Os impostos podiam e deviam ser usados em bons transportes colectivos que servem para transportar pessoas? Errado. Quanto menos carruagens e menos comboios existirem, mais «eficiente» é o transporte público para um sector muito minoritário da população, porque o dinheiro que se poupa a transportar pessoas é para remunerar os accionistas que são proprietários de títulos da dívida pública, beneficiários de SWAPs, banca, etc. Sérgio Monteiro, o secretário de Estado dos Transportes, tem sido a imagem destes rostos que se ocultam: «os mercados nervosos». Só por sua responsabilidade evaporaram-se, segundo os jornais, 150 milhões de euros do erário público em SWAPs, e é na sua mão que estão a venda da TAP, da Carris, do Metro.
Não há um único exemplo em Portugal de uma empresa pública privatizada onde a população tenha ficado com melhores serviços ou menores custos. A Carris e o Metro de Lisboa estão desde 2009 a financiar única e exclusivamente a banca, porque o Estado diminui as transferências de indemnizações compensatórias para lá, obrigando as empresas a dependerem da banca para se financiar.

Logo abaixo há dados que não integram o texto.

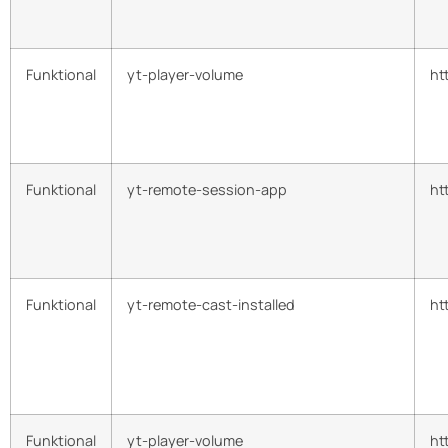
Funktional
yt-player-volume
ht
Funktional
yt-remote-session-app
ht
Funktional
yt-remote-cast-installed
ht
Funktional
yt-player-volume
ht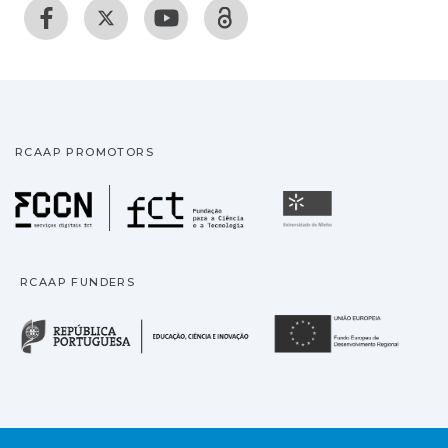
RCAAP PROMOTORS
Fundação para a Ciência
Universidade
RCAAP FUNDERS
República Portuguesa · M
União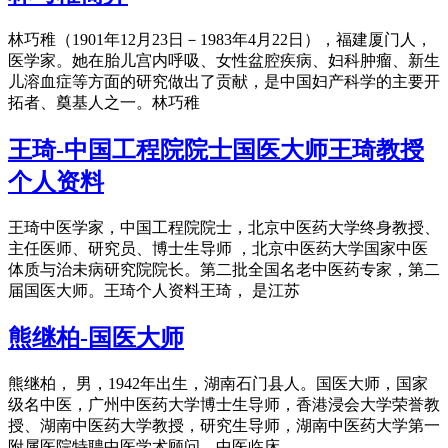
林巧稚（1901年12月23日－1983年4月22日），福建厦门人，
医学家。她在胎儿宫内呼吸、女性盆腔疾病、妇科肿瘤、新生
儿溶血症等方面的研究做出了贡献，是中国妇产科学的主要开
拓者、奠基人之一。林巧稚
王琦-中国工程院院士国医大师王琦教授
个人资料
王琦中医学家，中国工程院院士，北京中医药大学终身教授、
主任医师、研究员、博士生导师 ，北京中医药大学国家中医
体质与治未病研究院院长。第二批全国名老中医药专家，第二
届国医大师。王琦个人资料王琦， 是江苏
熊继柏-国医大师
熊继柏， 男，1942年出生，湖南石门县人。国医大师，国家
级名中医，广州中医药大学博士生导师，香港浸会大学荣誉教
授、湖南中医药大学教授，研究生导师，湖南中医药大学第一
附属医院特聘中医学术顾问。中医临床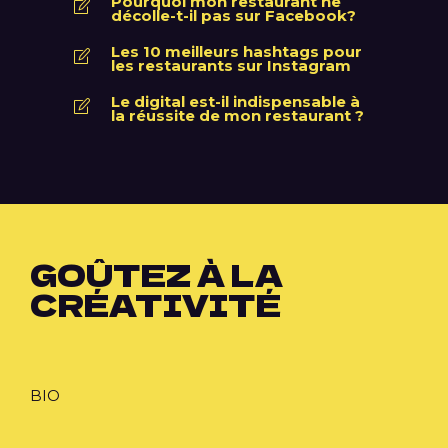
Pourquoi mon restaurant ne
décolle-t-il pas sur Facebook?
Les 10 meilleurs hashtags pour
les restaurants sur Instagram
Le digital est-il indispensable à
la réussite de mon restaurant ?
GOÛTEZ À LA
CRÉATIVITÉ
BIO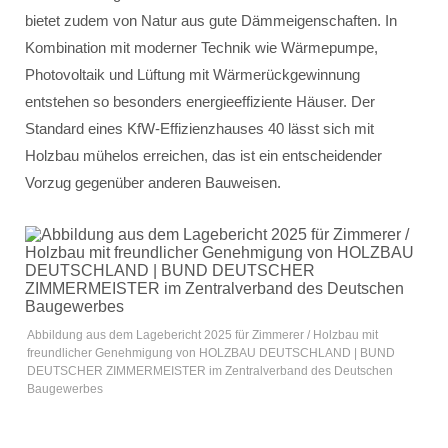
bietet zudem von Natur aus gute Dämmeigenschaften. In
Kombination mit moderner Technik wie Wärmepumpe,
Photovoltaik und Lüftung mit Wärmerückgewinnung
entstehen so besonders energieeffiziente Häuser. Der
Standard eines KfW-Effizienzhauses 40 lässt sich mit
Holzbau mühelos erreichen, das ist ein entscheidender
Vorzug gegenüber anderen Bauweisen.
Abbildung aus dem Lagebericht 2025 für Zimmerer / Holzbau mit
freundlicher Genehmigung von HOLZBAU DEUTSCHLAND | BUND
DEUTSCHER ZIMMERMEISTER im Zentralverband des Deutschen
Baugewerbes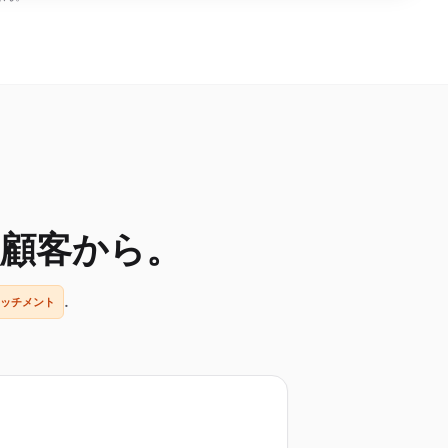
顧客から。
.
ッチメント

A medida de eficiência de uma sociedade deve ser a riqueza. Pode-se pagar a um bom professor para dar boas aulas e isso produz riqueza (alunos bons que vão ser mais produtivos) ou pode-se cortar no orçamento da educação e usar esse corte para investir em dívida pública, e isso aumenta o lucro ou a renda de quem detém esses títulos, mas destrói riqueza (força de trabalho). Uma empresa de transportes tem custos altíssimos de manutenção, infra-estruturas, formação da força de trabalho. Ela serve para transportar pessoas e quanto mais rápida e seguramente o fizer, mais riqueza teremos. Se for privatizada, pode até aumentar o PIB, mas a consequência é que haverá menos comboios, menos carruagens do metro, menos segurança, mais custos para quem paga os bilhetes, mais atrasos, etc. E mais lucro.